Closed igable closed 9 years ago
Is this bug still present? I took a quick look at the code and it looks like the only invocation of the amqp_send method is wrapped in an exception handler which catches all exceptions and will wait a while and then eventually retry.
https://github.com/hep-gc/shoal/blob/master/shoal-agent/shoal-agent#L173-L189
Is this still reproducable?
@consold can you comment on this. You can try replicating by editing /etc/resolv.conf
.
I spent some time trying to reproduce this by adding and editing entries in the local /etc/resolv.conf.
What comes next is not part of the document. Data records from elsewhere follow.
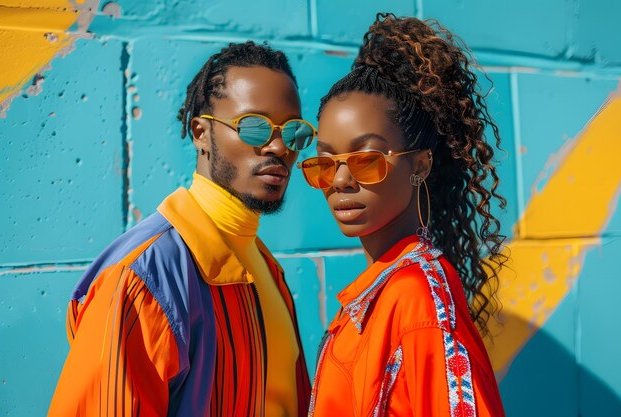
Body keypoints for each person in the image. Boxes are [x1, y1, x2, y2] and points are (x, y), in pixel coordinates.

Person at [48, 41, 315, 417]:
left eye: (293, 132)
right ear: (201, 133)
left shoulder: (264, 267)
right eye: (254, 127)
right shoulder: (143, 279)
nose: (278, 147)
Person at [297, 14, 507, 417]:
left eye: (366, 159)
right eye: (324, 163)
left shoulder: (417, 298)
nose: (339, 180)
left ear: (421, 164)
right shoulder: (378, 291)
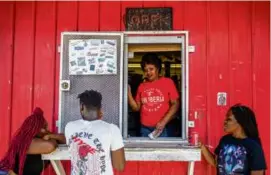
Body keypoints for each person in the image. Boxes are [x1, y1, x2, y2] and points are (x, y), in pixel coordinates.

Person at [65, 90, 125, 175]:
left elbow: (70, 139)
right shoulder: (111, 129)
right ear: (100, 108)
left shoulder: (70, 127)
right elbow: (119, 166)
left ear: (82, 107)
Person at [201, 104, 267, 175]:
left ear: (240, 123)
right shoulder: (225, 140)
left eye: (229, 119)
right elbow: (215, 162)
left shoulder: (253, 146)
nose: (225, 121)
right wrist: (202, 146)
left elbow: (257, 173)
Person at [0, 107, 65, 175]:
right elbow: (50, 146)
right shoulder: (28, 142)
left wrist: (51, 136)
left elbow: (66, 140)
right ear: (34, 128)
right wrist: (50, 136)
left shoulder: (43, 139)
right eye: (44, 127)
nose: (46, 130)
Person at [128, 53, 180, 137]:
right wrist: (128, 92)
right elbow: (136, 108)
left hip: (163, 128)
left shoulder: (167, 82)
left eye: (151, 69)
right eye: (145, 70)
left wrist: (163, 122)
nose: (148, 72)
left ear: (158, 68)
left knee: (164, 150)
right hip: (145, 128)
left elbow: (176, 104)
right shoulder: (142, 86)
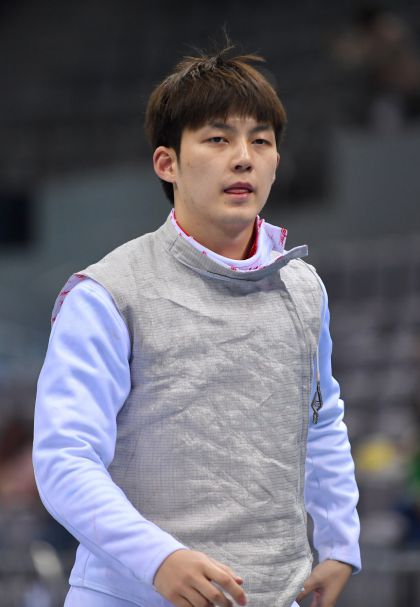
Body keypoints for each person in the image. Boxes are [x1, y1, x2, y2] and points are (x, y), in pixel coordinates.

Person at [33, 45, 361, 607]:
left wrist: (339, 540)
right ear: (167, 163)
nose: (244, 159)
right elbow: (65, 459)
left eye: (261, 141)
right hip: (132, 595)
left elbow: (321, 420)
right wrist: (157, 559)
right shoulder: (108, 294)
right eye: (217, 139)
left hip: (274, 592)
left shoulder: (304, 288)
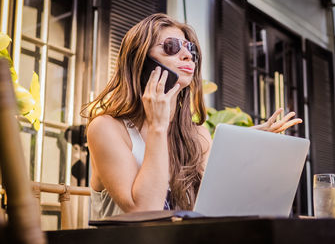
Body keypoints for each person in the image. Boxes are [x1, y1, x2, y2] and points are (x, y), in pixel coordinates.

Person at [82, 13, 302, 220]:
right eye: (171, 47)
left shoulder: (196, 135)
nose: (187, 55)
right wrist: (158, 126)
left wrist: (240, 149)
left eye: (190, 49)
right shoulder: (106, 128)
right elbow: (145, 212)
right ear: (141, 61)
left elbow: (211, 209)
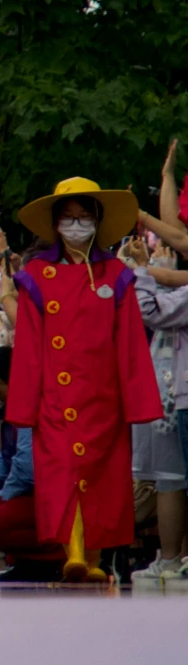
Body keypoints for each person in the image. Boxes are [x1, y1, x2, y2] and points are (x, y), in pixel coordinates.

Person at [7, 175, 164, 581]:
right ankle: (74, 552)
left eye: (84, 216)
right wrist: (25, 405)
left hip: (103, 397)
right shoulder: (37, 276)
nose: (76, 224)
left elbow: (130, 343)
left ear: (96, 220)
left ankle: (91, 560)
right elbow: (27, 348)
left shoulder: (116, 274)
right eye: (69, 217)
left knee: (101, 479)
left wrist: (139, 402)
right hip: (55, 398)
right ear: (56, 222)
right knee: (61, 475)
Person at [131, 231, 188, 588]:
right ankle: (178, 558)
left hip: (178, 395)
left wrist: (141, 270)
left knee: (171, 481)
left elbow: (149, 310)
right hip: (177, 394)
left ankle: (170, 560)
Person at [0, 345, 55, 571]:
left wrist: (4, 496)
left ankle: (59, 555)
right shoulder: (16, 406)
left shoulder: (29, 404)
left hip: (50, 493)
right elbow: (9, 455)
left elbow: (28, 464)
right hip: (37, 492)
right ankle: (25, 561)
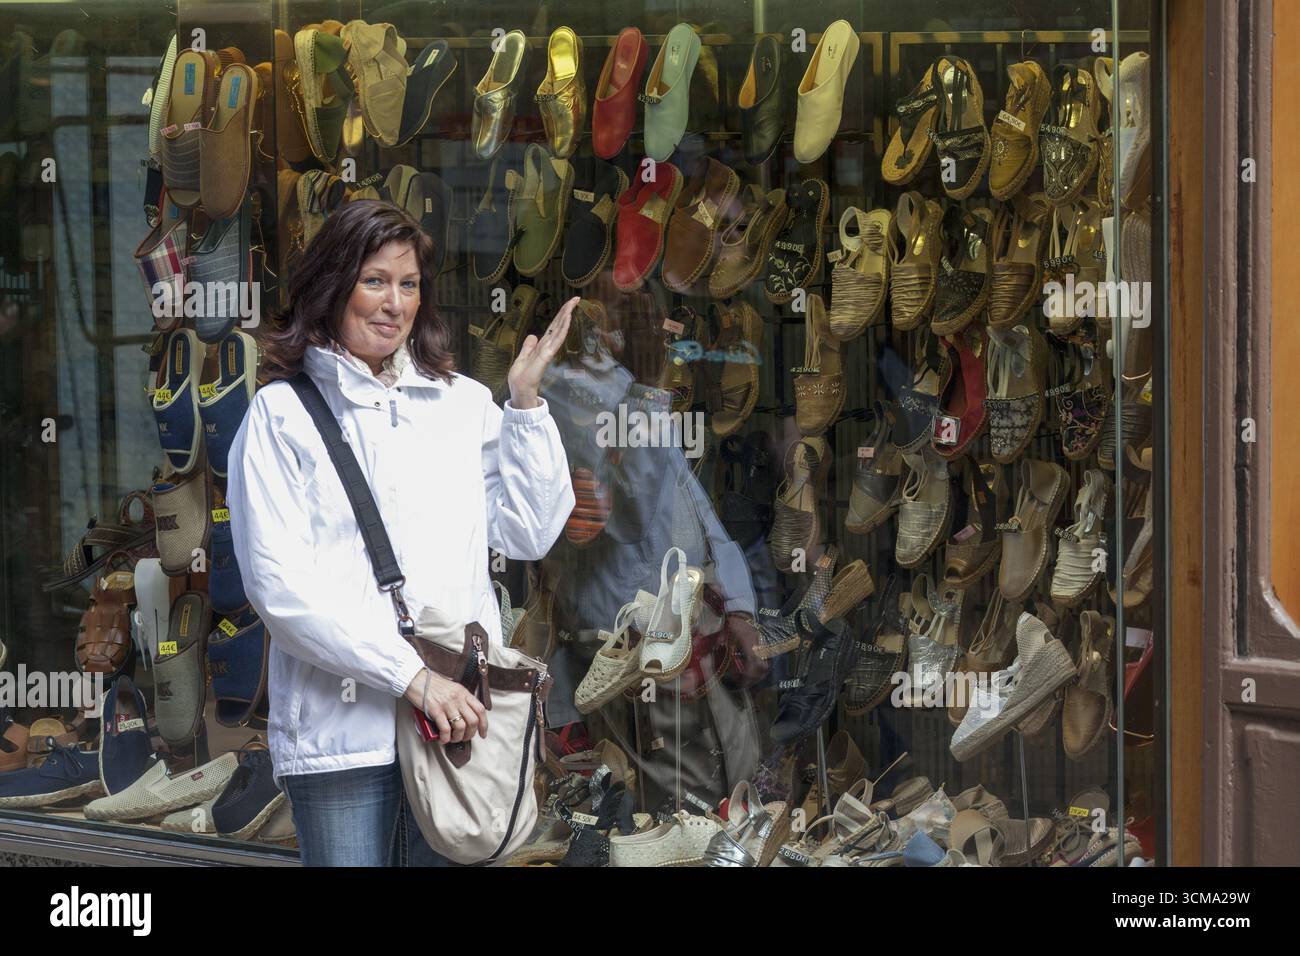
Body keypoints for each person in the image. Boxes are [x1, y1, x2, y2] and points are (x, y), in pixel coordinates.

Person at [226, 200, 576, 866]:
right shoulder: (281, 417)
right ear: (332, 286)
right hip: (343, 737)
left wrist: (526, 404)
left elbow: (530, 531)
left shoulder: (462, 403)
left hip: (455, 726)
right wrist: (411, 678)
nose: (393, 302)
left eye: (408, 284)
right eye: (375, 280)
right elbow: (281, 592)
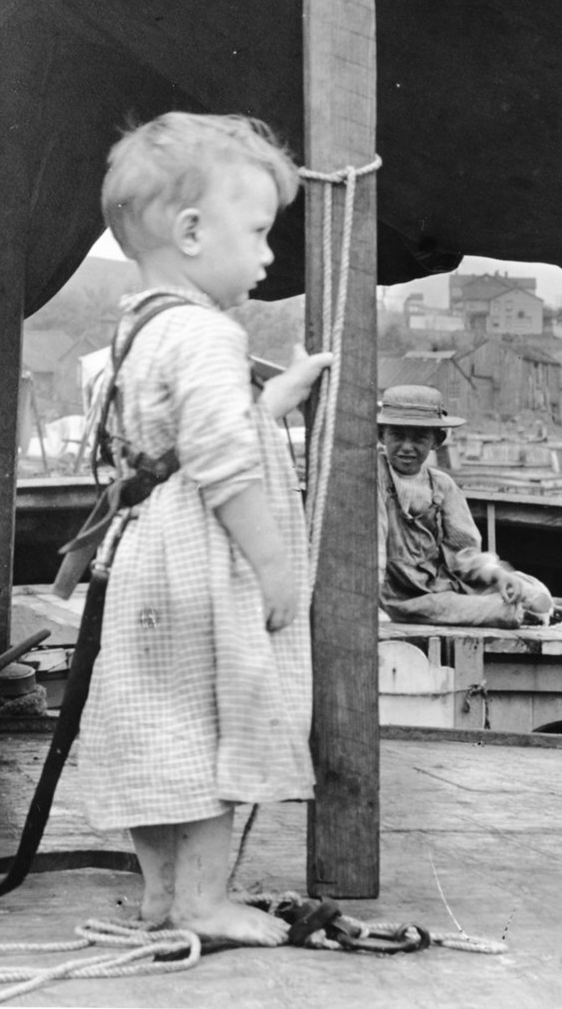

I found that i couldn't reproduce the error by adding a bad entry for the production shoal server, I could however get an error if i pointed the lookup server to a bad place:
Traceback (most recent call last): File "/usr/bin/shoal-agent", line 199, in <module> main() File "/usr/bin/shoal-agent", line 150, in main data['hostname'] = socket.gethostbyaddr(public_ip.values()[0])[0] socket.herror: [Errno 2] Host name lookup failure
However, I don't think this is really what the original error was about as the lookup server shouldn't be going down. Any more information about how to reproduce this error would be helpful.
Issue appears fixed. Reopen if anyone is able to reproduce this in the future.
During the most recent openstack upgrade at CERN the DNS entry for shoal.heprc.uvic.ca was unavailable for some period. We need to catch this error and just wait for the the DNS to be available.